La monarchie saoudienne et les Frères musulmans

Les Frères musulmans et le pouvoir (2011-2014), est un livre collectif où une douzaine de chercheurs détaillent la construction d'un islam politique dans quatorze pays pour souligner l'extrême diversité des situations et notamment en Arabie saoudite où la dynastie régnante a brutalement rompu avec les Frères musulmans pour réimposer l’islam wahhabite.

 

Conclusion de la présentation de l'ouvrage par Mediapart sous le titre

"Comment la monarchie saoudienne a rompu avec les Frères musulmans".

 

La période 2011-2014 a donc été marquée par un revirement majeur de la position saoudienne vis-à-vis des Frères musulmans : alors que quelques décennies plus tôt, ceux-ci avaient été accueillis à bras ouverts et mis à contribution pour édifier l’État saoudien, ils se voient désormais qualifiés de « terroristes ».

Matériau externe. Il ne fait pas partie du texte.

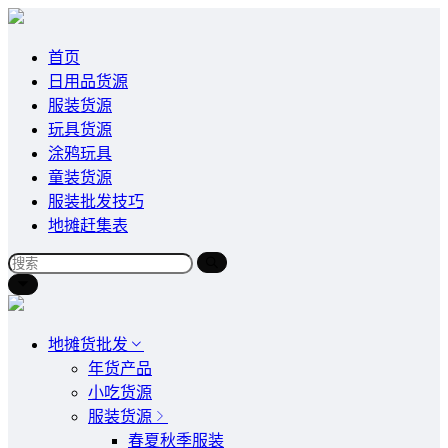
首页
日用品货源
服装货源
玩具货源
涂鸦玩具
童装货源
服装批发技巧
地摊赶集表
地摊货批发
年货产品
小吃货源
服装货源
春夏秋季服装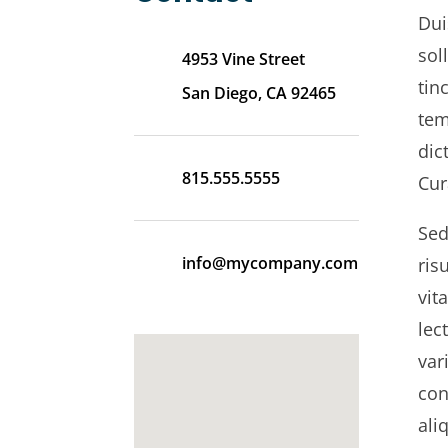
Dui
sol
4953 Vine Street
tin
San Diego, CA 92465
tem
dic
815.555.5555
Cur
Sed
info@mycompany.com
ris
vit
lec
var
con
ali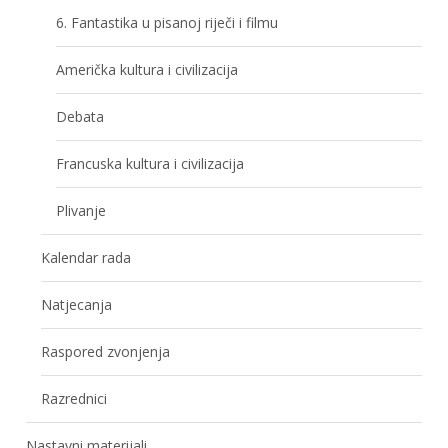
6. Fantastika u pisanoj riječi i filmu
Američka kultura i civilizacija
Debata
Francuska kultura i civilizacija
Plivanje
Kalendar rada
Natjecanja
Raspored zvonjenja
Razrednici
Nastavni materijali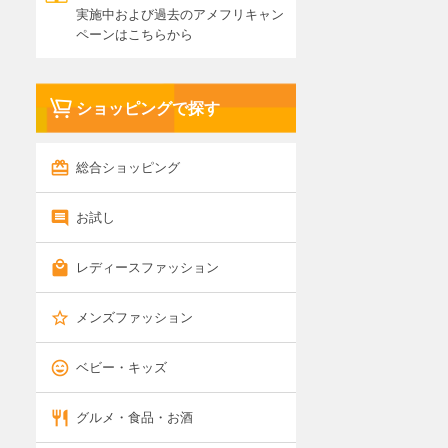
実施中および過去のアメフリキャン
ペーンはこちらから
ショッピングで探す
総合ショッピング
お試し
レディースファッション
メンズファッション
ベビー・キッズ
グルメ・食品・お酒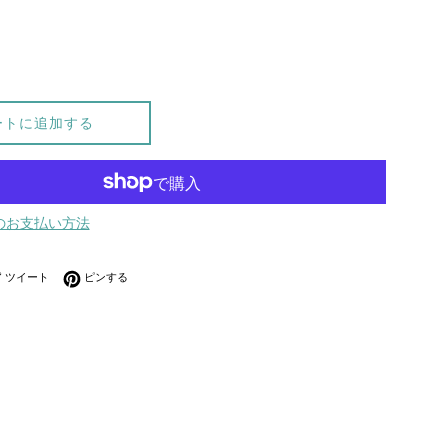
ートに追加する
のお支払い方法
ebookでシェアする
Twitterに投稿する
Pinterestでピンする
ツイート
ピンする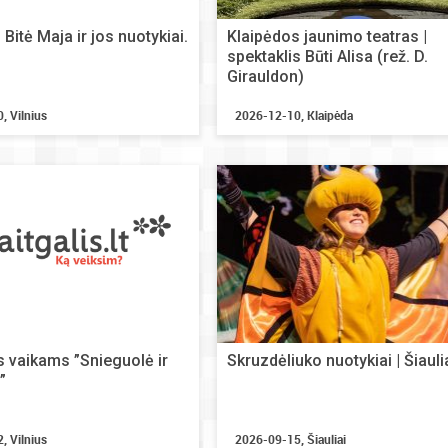
Bitė Maja ir jos nuotykiai.
Klaipėdos jaunimo teatras |
spektaklis Būti Alisa (rež. D.
Girauldon)
, Vilnius
2026-12-10, Klaipėda
s vaikams ”Snieguolė ir
Skruzdėliuko nuotykiai | Šiauli
”
, Vilnius
2026-09-15, Šiauliai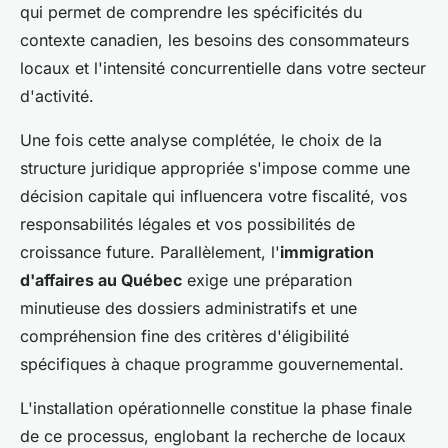
qui permet de comprendre les spécificités du
contexte canadien, les besoins des consommateurs
locaux et l'intensité concurrentielle dans votre secteur
d'activité.
Une fois cette analyse complétée, le choix de la
structure juridique appropriée s'impose comme une
décision capitale qui influencera votre fiscalité, vos
responsabilités légales et vos possibilités de
croissance future. Parallèlement, l'
immigration
d'affaires au Québec
exige une préparation
minutieuse des dossiers administratifs et une
compréhension fine des critères d'éligibilité
spécifiques à chaque programme gouvernemental.
L'installation opérationnelle constitue la phase finale
de ce processus, englobant la recherche de locaux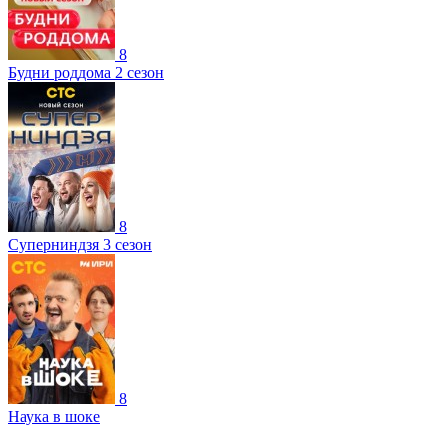
8
Будни роддома 2 сезон
8
Суперниндзя 3 сезон
8
Наука в шоке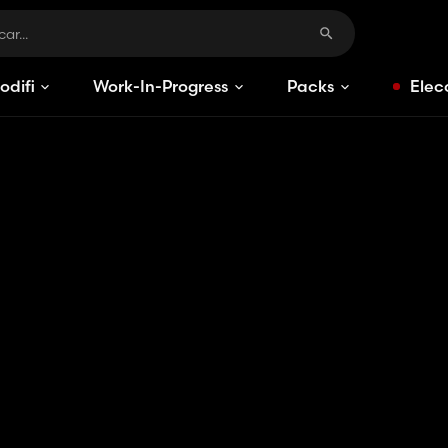
odificaciones
Work-In-Progress
Packs
Elec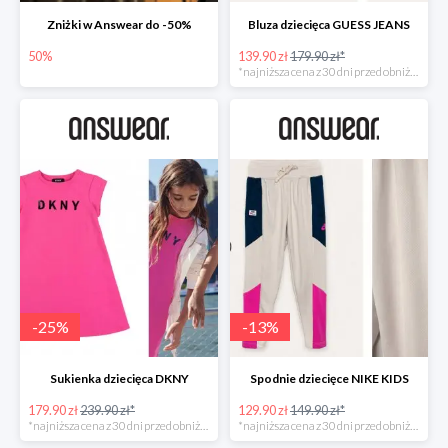
Zniżki w Answear do -50%
Bluza dziecięca GUESS JEANS
50%
139.90 zł
179.90 zł*
*najniższa cena z 30 dni przed obniżką
-
25
%
-
13
%
Sukienka dziecięca DKNY
Spodnie dziecięce NIKE KIDS
179.90 zł
239.90 zł*
129.90 zł
149.90 zł*
*najniższa cena z 30 dni przed obniżką
*najniższa cena z 30 dni przed obniżką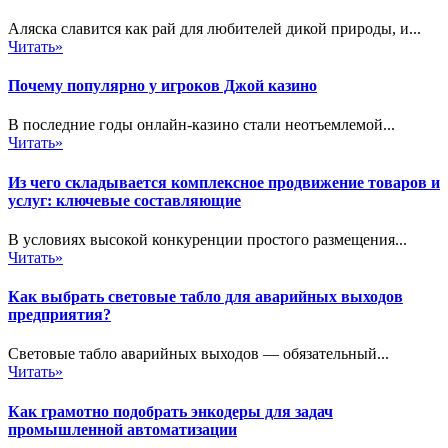
Аляска славится как рай для любителей дикой природы, и...
Читать»
Почему популярно у игроков Джой казино
В последние годы онлайн-казино стали неотъемлемой...
Читать»
Из чего складывается комплексное продвижение товаров и
услуг: ключевые составляющие
В условиях высокой конкуренции простого размещения...
Читать»
Как выбрать световые табло для аварийных выходов
предприятия?
Световые табло аварийных выходов — обязательный...
Читать»
Как грамотно подобрать энкодеры для задач
промышленной автоматизации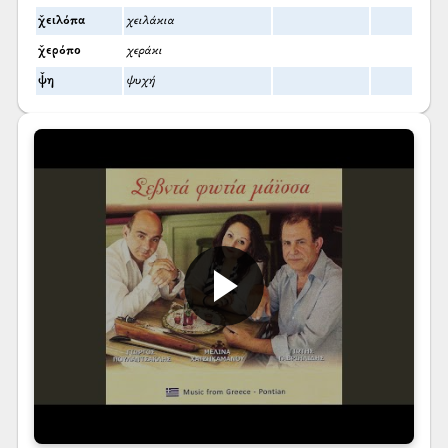
χ̌ειλόπα
χειλάκια
χ̌ερόπο
χεράκι
ψ̌η
ψυχή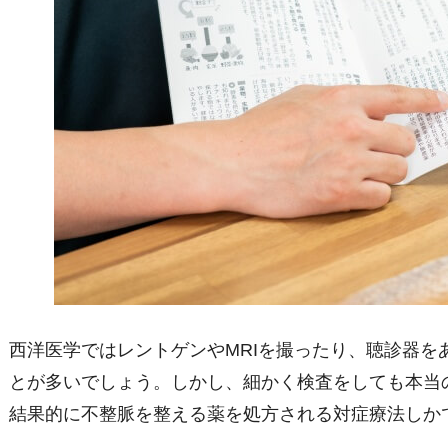
西洋医学ではレントゲンや
MRI
を撮ったり、聴診器を
とが多いでしょう。しかし、細かく検査をしても本当
結果的に不整脈を整える薬を処方される対症療法しか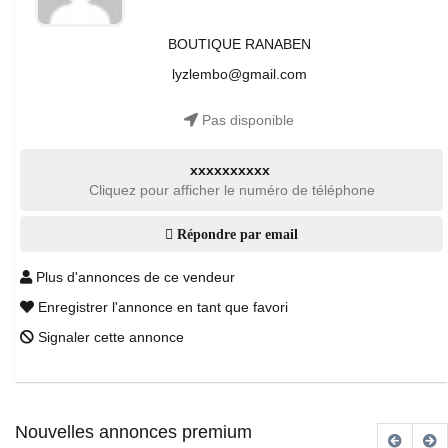
BOUTIQUE RANABEN
lyzlembo@gmail.com
Pas disponible
xxxxxxxxxx
Cliquez pour afficher le numéro de téléphone
Répondre par email
Plus d'annonces de ce vendeur
Enregistrer l'annonce en tant que favori
Signaler cette annonce
Nouvelles annonces premium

La répression touche en parallèle ceux que le pouvoir semble considérer comme le prolongement saoudien de la Confrérie, les militants du mouvement du Réveil islamique, qui n’ont certes pas manqué de réagir avec empathie aux vicissitudes de leurs « camarades » égyptiens. Si les relations entre l’Arabie saoudite et la mouvance islamiste ont pu fluctuer par le passé, la rupture semble à présent irréversible : en sortant de la « zone grise » diplomatique dans laquelle elle aimait se cantonner, et en affichant aussi explicitement son soutien à la répression violente dirigée contre les Frères et leurs émules en Égypte, l’Arabie fait un pari risqué, duquel elle ne pourra aisément se dégager.

L’objectif pour les dirigeants saoudiens semble ainsi aujourd’hui de dé-frériser et le royaume, et le Moyen-Orient. Vue de Riyad, la solution pour l’Arabie serait de remonter le temps pour réimposer, en lieu et place de l’islam politisé d’inspiration frériste, l’islam wahhabite des origines, infiniment plus conservateur sur les questions sociales, mais traditionnellement quiétiste et non conflictuel sur le plan politique. À une époque où la jeunesse saoudienne, férue de réseaux sociaux et fondamentalement mondialisée, est plus indépendante qu’elle ne l’a jamais été, un tel effort visant à imposer une nouvelle/ancienne orthodoxie religieuse semble néanmoins bien vain.